If the Internet and market is left to its own devices, the investor will have increasing amounts of resources at his or her disposal. Substantially more than ever. Just like the market goes through booms and busts, the industry will go through phases and fads where investors clamor for new issues and forgo independent research despite its availability. On the other hand, there will probably be times when investors value independent research highly. Human nature is what it is.

Nonetheless, the more society can foster the growth of such independent research, the more competitive pressure there will be on the firm's analysts to satisfy both sides or risk losing retail business to the discount houses.

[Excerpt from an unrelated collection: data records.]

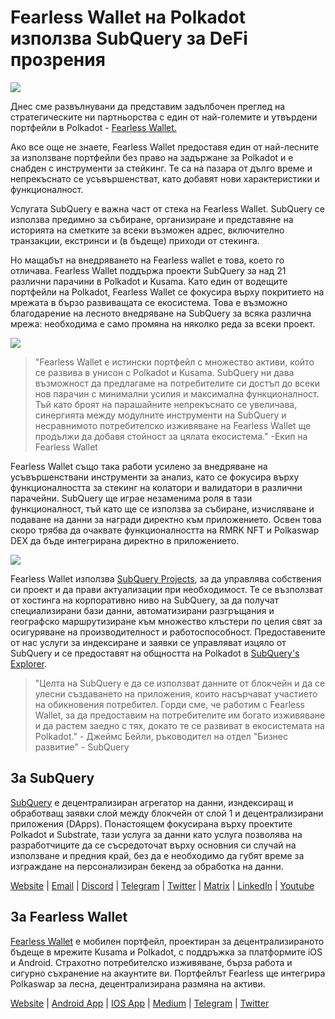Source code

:# Fearless Wallet на Polkadot използва SubQuery за DeFi прозрения

![](https://miro.medium.com/max/1400/1*HcPJ-5hy6WZrLhkuL6P2BA.png)

Днес сме развълнувани да представим задълбочен преглед на стратегическите ни партньорства с един от най-големите и утвърдени портфейли в Polkadot - [Fearless Wallet.](https://fearlesswallet.io/)

Ако все още не знаете, Fearless Wallet предоставя един от най-лесните за използване портфейли без право на задържане за Polkadot и е снабден с инструменти за стейкинг. Те са на пазара от дълго време и непрекъснато се усъвършенстват, като добавят нови характеристики и функционалност.

Услугата SubQuery е важна част от стека на Fearless Wallet. SubQuery се използва предимно за събиране, организиране и представяне на историята на сметките за всеки възможен адрес, включително транзакции, екстринси и (в бъдеще) приходи от стекинга.

Но мащабът на внедряването на Fearless wallet е това, което го отличава. Fearless Wallet поддържа проекти SubQuery за над 21 различни парачини в Polkadot и Kusama. Като един от водещите портфейли на Polkadot, Fearless Wallet се фокусира върху покритието на мрежата в бързо развиващата се екосистема. Това е възможно благодарение на лесното внедряване на SubQuery за всяка различна мрежа: необходима е само промяна на няколко реда за всеки проект.

![](https://miro.medium.com/max/1400/1*5D3J7-_HC2tAP05oOlV5yw.png)

> "Fearless Wallet е истински портфейл с множество активи, който се развива в унисон с Polkadot и Kusama. SubQuery ни дава възможност да предлагаме на потребителите си достъп до всеки нов парачин с минимални усилия и максимална функционалност. Тъй като броят на парашайните непрекъснато се увеличава, синергията между модулните инструменти на SubQuery и несравнимото потребителско изживяване на Fearless Wallet ще продължи да добавя стойност за цялата екосистема." -Екип на Fearless Wallet

Fearless Wallet също така работи усилено за внедряване на усъвършенствани инструменти за анализ, като се фокусира върху функционалността за стекинг на колатори и валидатори в различни парачейни. SubQuery ще играе незаменима роля в тази функционалност, тъй като ще се използва за събиране, изчисляване и подаване на данни за награди директно към приложението. Освен това скоро трябва да очаквате функционалността на RMRK NFT и Polkaswap DEX да бъде интегрирана директно в приложението.

![](https://miro.medium.com/max/1400/1*3X7m4-m0NJ3xQ44UKZB7tw.png)

Fearless Wallet използва [SubQuery Projects](https://project.subquery.network/), за да управлява собствения си проект и да прави актуализации при необходимост. Те се възползват от хостинга на корпоративно ниво на SubQuery, за да получат специализирани бази данни, автоматизирани разгръщания и географско маршрутизиране към множество клъстери по целия свят за осигуряване на производителност и работоспособност. Предоставените от нас услуги за индексиране и заявки се управляват изцяло от SubQuery и се предоставят на общността на Polkadot в [SubQuery's Explorer](https://explorer.subquery.network/).

> "Целта на SubQuery е да се използват данните от блокчейн и да се улесни създаването на приложения, които насърчават участието на обикновения потребител. Горди сме, че работим с Fearless Wallet, за да предоставим на потребителите им богато изживяване и да растем заедно с тях, докато те се развиват в екосистемата на Polkadot." - Джеймс Бейли, ръководител на отдел "Бизнес развитие" - SubQuery

## За SubQuery

[SubQuery](https://subquery.network/) е децентрализиран агрегатор на данни, изндексиращ и обработващ заявки слой между блокчейн от слой 1 и децентрализирани приложения (DApps). Понастоящем фокусирана върху проектите Polkadot и Substrate, тази услуга за данни като услуга позволява на разработчиците да се съсредоточат върху основния си случай на използване и предния край, без да е необходимо да губят време за изграждане на персонализиран бекенд за обработка на данни.

[Website](https://subquery.network/) | [Email](hello@subquery.network) | [Discord](https://discord.com/invite/78zg8aBSMG) | [Telegram](https://t.me/subquerynetwork) | [Twitter](https://twitter.com/subquerynetwork) | [Matrix](https://matrix.to/#/#subquery:matrix.org) | [LinkedIn](https://www.linkedin.com/company/subquery) | [Youtube](https://www.youtube.com/channel/UCi1a6NUUjegcLHDFLr7CqLw)

## За Fearless Wallet

[Fearless Wallet](https://fearlesswallet.io/) е мобилен портфейл, проектиран за децентрализираното бъдеще в мрежите Kusama и Polkadot, с поддръжка за платформите iOS и Android. Страхотно потребителско изживяване, бърза работа и сигурно съхранение на акаунтите ви. Портфейлът Fearless ще интегрира Polkaswap за лесна, децентрализирана размяна на активи.

[Website](https://fearlesswallet.io/) | [Android App](https://play.google.com/store/apps/details?id=jp.co.soramitsu.fearless) | [IOS App](https://apps.apple.com/us/app/fearless-wallet/id1537251089) | [Medium](https://medium.com/fearlesswallet/) | [Telegram](https://t.me/fearlesswallet) | [Twitter](https://twitter.com/FearlessWallet)
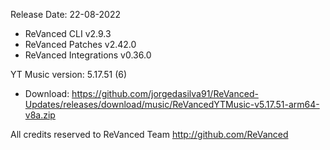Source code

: Release Date: 22-08-2022
  
- ReVanced CLI v2.9.3  
- ReVanced Patches v2.42.0  
- ReVanced Integrations v0.36.0  

YT Music version: 5.17.51 (6)  
- Download: https://github.com/jorgedasilva91/ReVanced-Updates/releases/download/music/ReVancedYTMusic-v5.17.51-arm64-v8a.zip  

All credits reserved to ReVanced Team
http://github.com/ReVanced  
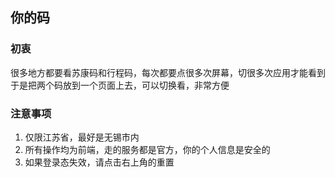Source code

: ## 你的码
### 初衷
很多地方都要看苏康码和行程码，每次都要点很多次屏幕，切很多次应用才能看到  
于是把两个码放到一个页面上去，可以切换看，非常方便  

### 注意事项
1. 仅限江苏省，最好是无锡市内
2. 所有操作均为前端，走的服务都是官方，你的个人信息是安全的
3. 如果登录态失效，请点击右上角的重置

That's how a market should work. As the independent analyst becomes sought after by individual investors, he or she will also be sought after by the investment banking community seeking to raise money. And so the process repeats and repeats. New up and coming analysts can break through the mold this way, as the old ones fall to the wayside. For in the end, they will have a choice. Either they will have integrity or they won't.

Indeed that is where the news is today, isn't it? The failure of brokers to properly value and balance both sides of their business with integrity is the foremost problem, but the solution could be as simple as letting the market better regulate their integrity.

Certainly, to the extent regulators decree that analysts' pay packages shouldn't have corporate finance incentives built into them, the spotlight ultimately shifts away from the analyst and directly to the broker or investment banker who would then be accountable for what his or her analysts recommend.

The criticism deserves to go to the brokerage community, but if we all take the line that we should protect investors from themselves by building one safety net on top of another, the protection could cost market liquidity. An example of over regulation in a particular exchange could be the Vancouver Stock Exchange.

After years of abuse the exchange was perhaps forced to overcompensate, which led to its demise in the final analysis. Before it did, liquidity gradually dried up. Power to the market and recourse for investor litigation, but no more regulation please.

In the end, a market is only as good as its self-governing members' integrity. Take heed Wall Street.